** SUPPLIED DATA **
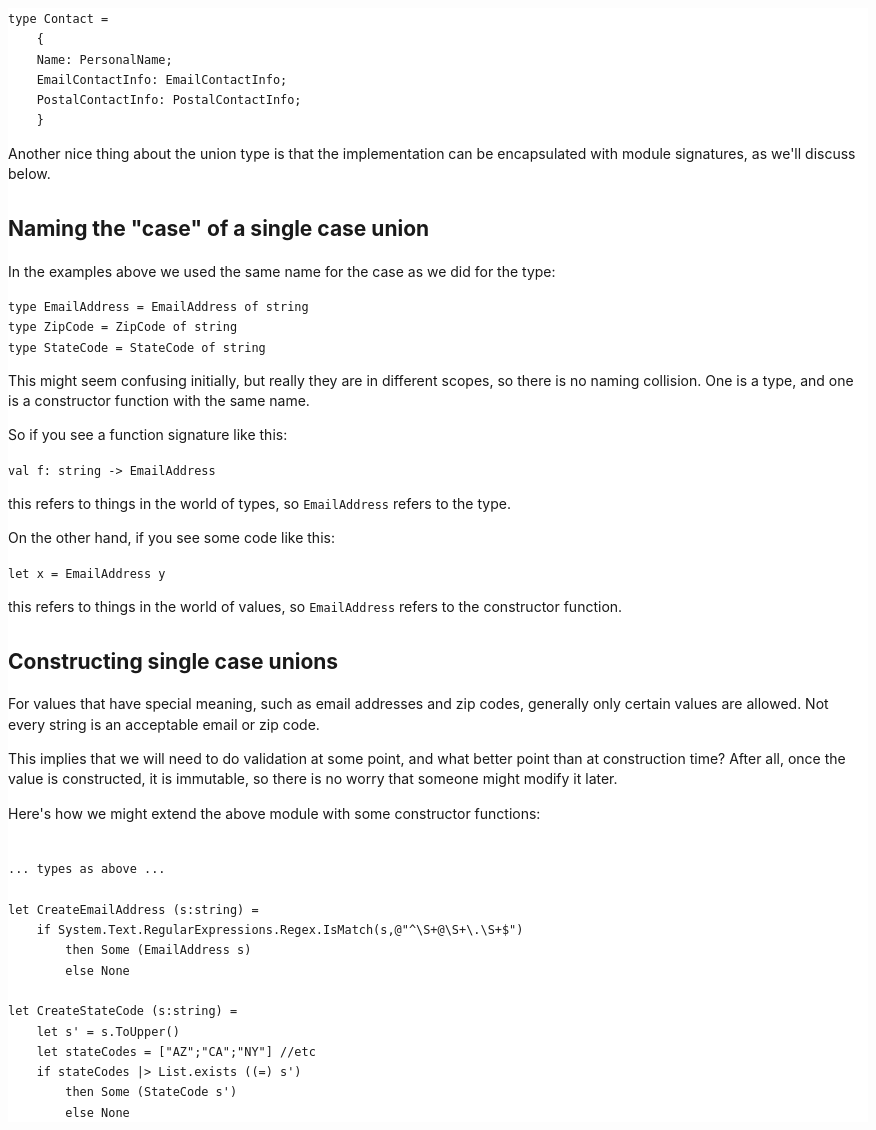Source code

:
 ```
type Contact = 
    {
    Name: PersonalName;
    EmailContactInfo: EmailContactInfo;
    PostalContactInfo: PostalContactInfo;
    }
```

Another nice thing about the union type is that the implementation can be encapsulated with module signatures, as we'll discuss below.

## Naming the "case" of a single case union

In the examples above we used the same name for the case as we did for the type:

```
type EmailAddress = EmailAddress of string
type ZipCode = ZipCode of string
type StateCode = StateCode of string
```

This might seem confusing initially, but really they are in different scopes, so there is no naming collision. One is a type, and one is a constructor function with the same name.

So if you see a function signature like this:

```
val f: string -> EmailAddress
```

this refers to things in the world of types, so `EmailAddress` refers to the type.

On the other hand, if you see some code like this:

```
let x = EmailAddress y
```

this refers to things in the world of values, so `EmailAddress` refers to the constructor function.

## Constructing single case unions

For values that have special meaning, such as email addresses and zip codes, generally only certain values are allowed.  Not every string is an acceptable email or zip code.

This implies that we will need to do validation at some point, and what better point than at construction time? After all, once the value is constructed, it is immutable, so there is no worry that someone might modify it later.

Here's how we might extend the above module with some constructor functions:

```

... types as above ...

let CreateEmailAddress (s:string) = 
    if System.Text.RegularExpressions.Regex.IsMatch(s,@"^\S+@\S+\.\S+$") 
        then Some (EmailAddress s)
        else None

let CreateStateCode (s:string) = 
    let s' = s.ToUpper()
    let stateCodes = ["AZ";"CA";"NY"] //etc
    if stateCodes |> List.exists ((=) s')
        then Some (StateCode s')
        else None
```
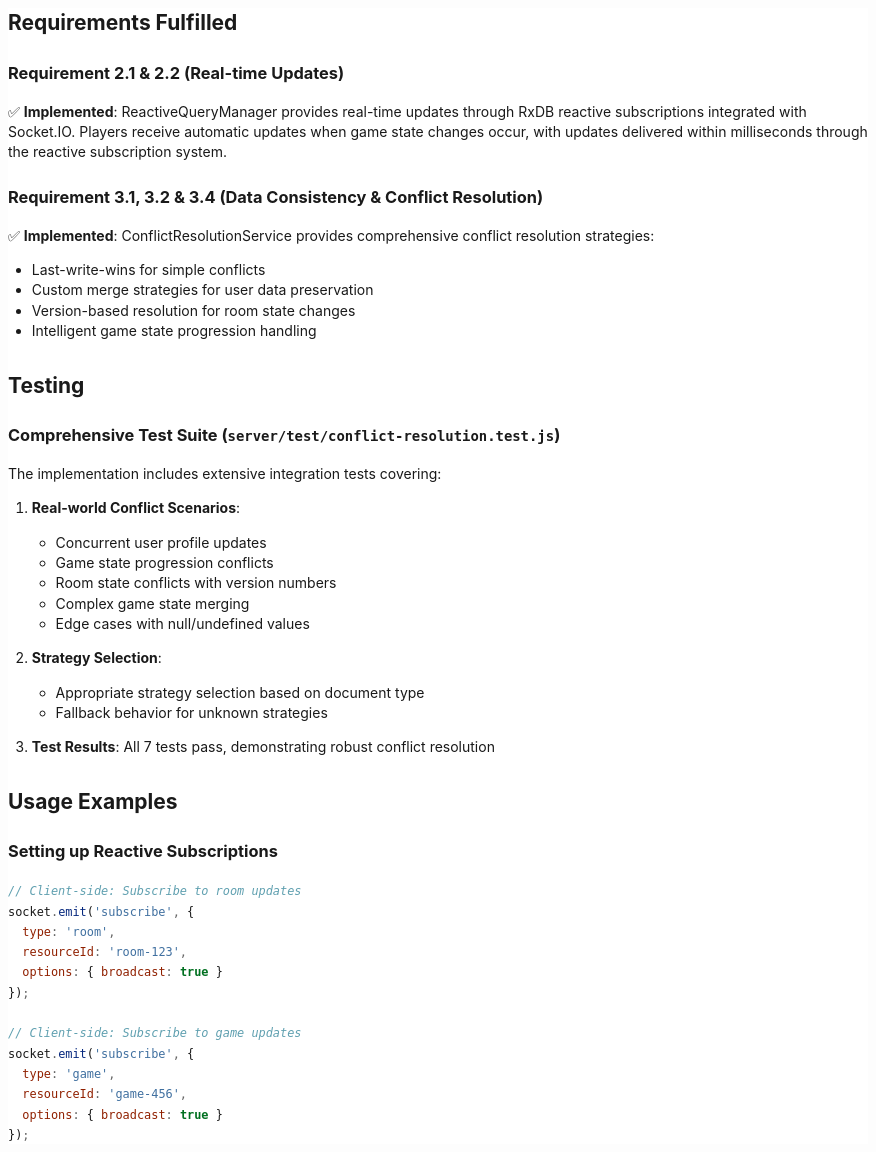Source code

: ## Requirements Fulfilled

### Requirement 2.1 & 2.2 (Real-time Updates)
✅ **Implemented**: ReactiveQueryManager provides real-time updates through RxDB reactive subscriptions integrated with Socket.IO. Players receive automatic updates when game state changes occur, with updates delivered within milliseconds through the reactive subscription system.

### Requirement 3.1, 3.2 & 3.4 (Data Consistency & Conflict Resolution)
✅ **Implemented**: ConflictResolutionService provides comprehensive conflict resolution strategies:
- Last-write-wins for simple conflicts
- Custom merge strategies for user data preservation
- Version-based resolution for room state changes
- Intelligent game state progression handling

## Testing

### Comprehensive Test Suite (`server/test/conflict-resolution.test.js`)

The implementation includes extensive integration tests covering:

1. **Real-world Conflict Scenarios**:
   - Concurrent user profile updates
   - Game state progression conflicts
   - Room state conflicts with version numbers
   - Complex game state merging
   - Edge cases with null/undefined values

2. **Strategy Selection**:
   - Appropriate strategy selection based on document type
   - Fallback behavior for unknown strategies

3. **Test Results**: All 7 tests pass, demonstrating robust conflict resolution

## Usage Examples

### Setting up Reactive Subscriptions

```javascript
// Client-side: Subscribe to room updates
socket.emit('subscribe', {
  type: 'room',
  resourceId: 'room-123',
  options: { broadcast: true }
});

// Client-side: Subscribe to game updates
socket.emit('subscribe', {
  type: 'game',
  resourceId: 'game-456',
  options: { broadcast: true }
});
```
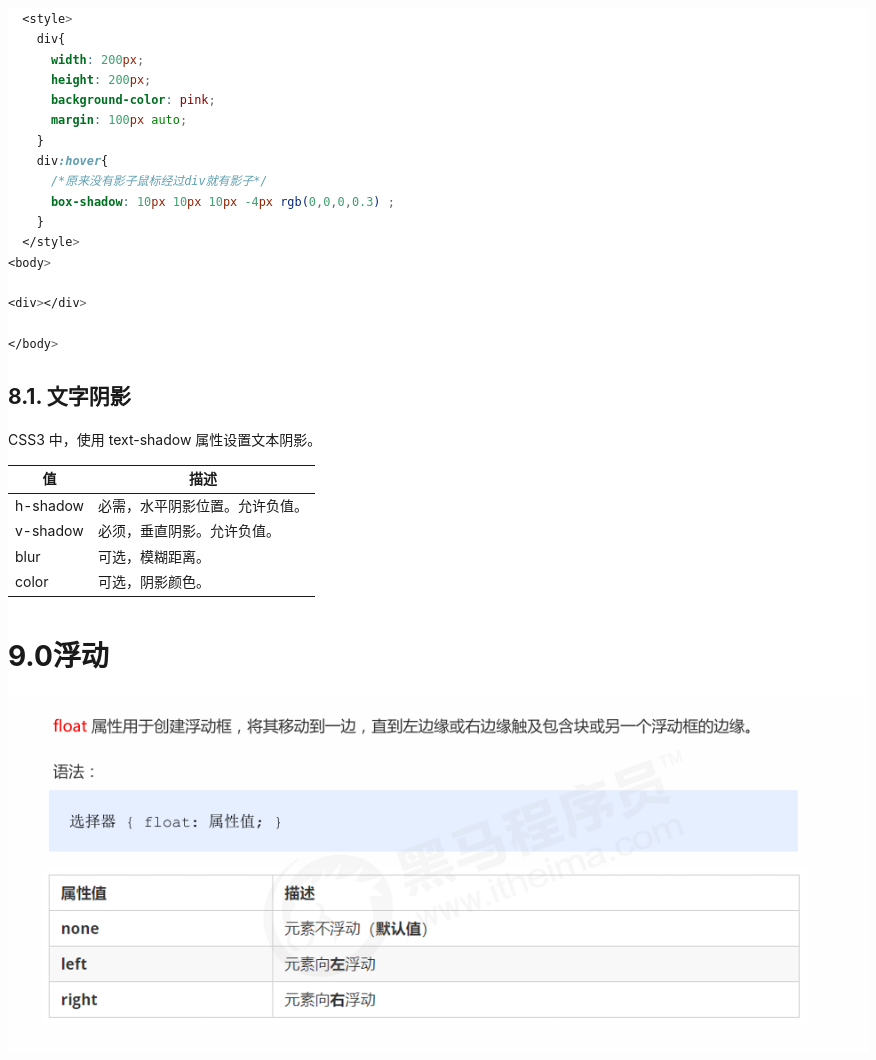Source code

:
 ```css
  <style>
    div{
      width: 200px;
      height: 200px;
      background-color: pink;
      margin: 100px auto;
    }
    div:hover{
      /*原来没有影子鼠标经过div就有影子*/
      box-shadow: 10px 10px 10px -4px rgb(0,0,0,0.3) ;
    }
  </style>
<body>

<div></div>

</body>
```

## 8.1. 文字阴影

CSS3 中，使用  text-shadow  属性设置文本阴影。

| 值       | 描述                           |
| -------- | ------------------------------ |
| h-shadow | 必需，水平阴影位置。允许负值。 |
| v-shadow | 必须，垂直阴影。允许负值。     |
| blur     | 可选，模糊距离。               |
| color    | 可选，阴影颜色。               |

# 9.0浮动

![](https://raw.githubusercontent.com/fightingwithmee/css/main/img/202408292059940.png)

** AIM OF THE TASK **
Determine the number of lines in the data above that hold "string", and reply with that number alone.

** EXERCISE ANSWER **
7